>>715590029 (OP)Cultural and technological changes I'd say. Back when I first played MMOs, multiplayer gaming beyond couch co-op or hotseat was a sort of a rare treat for me, playing games online wasn't really something I did so MP was more like a LAN party thing or something we'd sneak in on the school computers. Then I hear about these games with massive online worlds where you play together with hundreds or even thousands of other people on the server and the appeal was huge and immediate. When I started playing, exploring the worlds felt amazing and mysterious, I'd go around being awed by what I found and often having no idea how to complete quests or beat strong enemies, which is where the multiplayer aspect comes in. I'd just run into random people playing through the same areas, we'd naturally talk about how to complete quests or make parties to kill things we couldn't kill alone. I'd help them with the things I had figured out, they'd help me with what they figured out and so on. If it went well we became friends and continued playing together, soon enough you've got a naturally-built group of people or guild to play with. It was great.

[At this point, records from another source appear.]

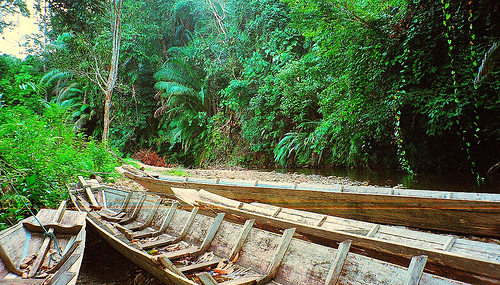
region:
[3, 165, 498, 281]
Wooden boats in a jungle.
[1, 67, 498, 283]
Torn wooden boats on the ground in the jungle.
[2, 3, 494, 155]
Green plants and trees in the jungle.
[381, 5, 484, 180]
Green vines with leave on a tall bush.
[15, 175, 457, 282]
Dirty boat with debris inside.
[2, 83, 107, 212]
Green bush behind two boats.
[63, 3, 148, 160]
Tree with green leaves in the jungle.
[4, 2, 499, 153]
Green natural features in the jungle.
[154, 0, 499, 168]
Green plants and trees beside a path.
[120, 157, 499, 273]
Two torn boats in the jungle.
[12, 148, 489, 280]
4 wooden boats on shore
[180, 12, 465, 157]
forest filled with lush green trees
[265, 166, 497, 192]
river along tree line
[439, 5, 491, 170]
light green ivy cascading down from trees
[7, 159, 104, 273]
blue rope tying boat to shore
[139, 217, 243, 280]
colorful leaves on boat floor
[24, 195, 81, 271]
oar used to maneuver boat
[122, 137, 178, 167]
small bush with red leaves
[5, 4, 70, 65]
bright sky peeking through trees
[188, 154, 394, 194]
rock shore along river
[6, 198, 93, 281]
first boat on the left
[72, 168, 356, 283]
second boat from left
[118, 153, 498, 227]
boat in upper right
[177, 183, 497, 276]
second boat on right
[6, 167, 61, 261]
rope holding boat to shore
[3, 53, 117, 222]
green vegetation to left of picture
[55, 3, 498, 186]
trees and brush in upper portion of picture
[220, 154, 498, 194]
body of water near boats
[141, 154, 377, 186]
small empty beach area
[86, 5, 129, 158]
tree with no leaves on left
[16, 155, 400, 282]
canoes abandoned in the forest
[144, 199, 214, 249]
wooden slats in a a boat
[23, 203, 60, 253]
blue rope in the boat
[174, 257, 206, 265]
dead leaves in the boat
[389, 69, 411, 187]
a long vine of ivy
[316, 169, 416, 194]
dark river water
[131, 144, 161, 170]
a patch of red flowers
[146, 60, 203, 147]
large green ferns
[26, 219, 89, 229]
a wooden foot rest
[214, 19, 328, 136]
trees growing along the river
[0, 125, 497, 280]
Boats laying on a field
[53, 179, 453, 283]
Boats are wood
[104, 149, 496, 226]
Boat is large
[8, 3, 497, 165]
Trees in a forest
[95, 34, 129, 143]
Trunk of a tree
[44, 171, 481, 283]
Boat looks old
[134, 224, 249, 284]
Dry leaves inside of boat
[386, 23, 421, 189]
Vine hanging from a tree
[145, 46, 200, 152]
Big leaves of a tree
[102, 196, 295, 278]
Pieces of wood in the boat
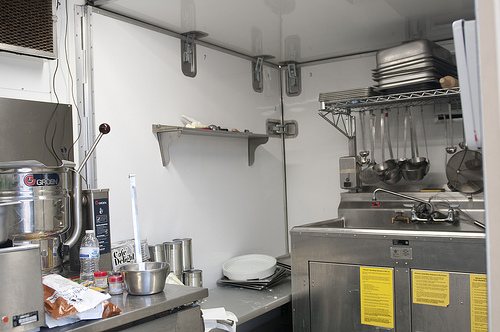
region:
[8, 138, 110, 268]
A mixing bowl on a counter.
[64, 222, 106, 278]
Bottle of water on the counter.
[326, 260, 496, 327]
Yellow signs on the sink.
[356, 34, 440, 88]
Pans on top of a shelf.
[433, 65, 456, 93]
Rolling pin on top of a shelf.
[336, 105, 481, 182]
Ladles hanging from the shelf.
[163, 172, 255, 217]
The wall is white.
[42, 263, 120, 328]
Bags on the counter.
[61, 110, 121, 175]
Handle of the bowl is silver.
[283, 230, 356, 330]
The sink is silver.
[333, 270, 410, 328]
the paper is yellow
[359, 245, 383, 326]
the paper is yellow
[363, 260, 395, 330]
the paper is yellow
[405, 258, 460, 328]
the paper is yellow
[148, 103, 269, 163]
shelf on wall above counter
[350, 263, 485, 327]
yellow instruction stickers on equipment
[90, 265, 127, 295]
two spice bottles on counter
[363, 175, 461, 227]
water faucet on sink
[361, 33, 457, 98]
stack of warming pans above sink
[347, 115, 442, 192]
ladles hanging from hooks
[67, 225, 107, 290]
disposable bottle of water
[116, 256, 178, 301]
mixing bowl on counter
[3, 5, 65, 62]
exhaust vent on wall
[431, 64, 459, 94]
rolling pin on shelf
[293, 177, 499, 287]
Stainless steel kitchen sink.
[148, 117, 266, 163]
Shelf on wall.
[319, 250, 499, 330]
Three yellow tags on kitchen appliance.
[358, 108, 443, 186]
Hanging kitchen utensils.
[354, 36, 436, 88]
Stack of stainless steel pans.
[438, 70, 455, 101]
Wooden kitchen rolling pin.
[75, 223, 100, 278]
Botttle of water.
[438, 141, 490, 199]
Kitchen strainer above sink.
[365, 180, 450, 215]
Stainless steel kitchen faucet.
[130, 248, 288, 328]
Stainless steel kitchen counters.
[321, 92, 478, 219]
pots and pans hanging from a rack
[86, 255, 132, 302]
spices on the kitchen counter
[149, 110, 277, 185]
a metal shelf hanging on the wall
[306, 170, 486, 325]
a large stainless steel kitchen sink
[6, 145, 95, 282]
a large stainless steel mixer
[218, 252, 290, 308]
a white cake pan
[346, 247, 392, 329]
a yellow instruction sign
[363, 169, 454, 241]
a stainless steel faucet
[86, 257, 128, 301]
bottles of spices on the counter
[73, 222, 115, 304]
a plastic water bottle on the table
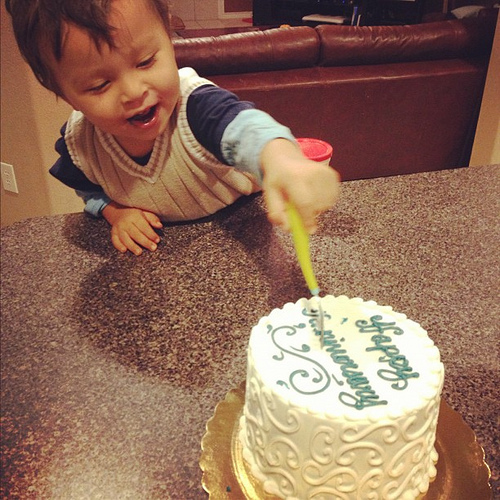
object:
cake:
[231, 295, 445, 500]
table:
[0, 165, 500, 499]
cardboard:
[198, 379, 494, 500]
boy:
[4, 0, 339, 256]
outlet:
[0, 162, 18, 194]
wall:
[0, 0, 86, 226]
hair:
[7, 0, 172, 103]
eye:
[135, 49, 159, 69]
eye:
[85, 80, 111, 95]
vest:
[64, 67, 262, 221]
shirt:
[75, 86, 298, 217]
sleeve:
[186, 84, 255, 165]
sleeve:
[49, 121, 103, 192]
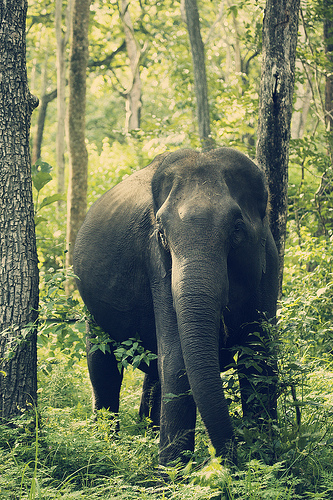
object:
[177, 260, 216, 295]
wrinkles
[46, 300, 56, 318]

Things have changed nowadays. Multiplayer no longer has any special appeal in particular because it's ubiquitous. Exploring the worlds of MMOs doesn't really feel particularly unique since huge open-world games are common. What's even worse is the cultural shift. The kind of mystery and exploration combined with natural social interaction is just no longer possible, people nowadays just speedrun from objective to objective, the game needs to give them their GPS and they're going to follow some guide on YT too. If the game doesn't really cater to this, they just don't play.
The MMORPG golden years were lightning in a bottle, a creation of those times and of the culture we had back then. Now it's just something in the past.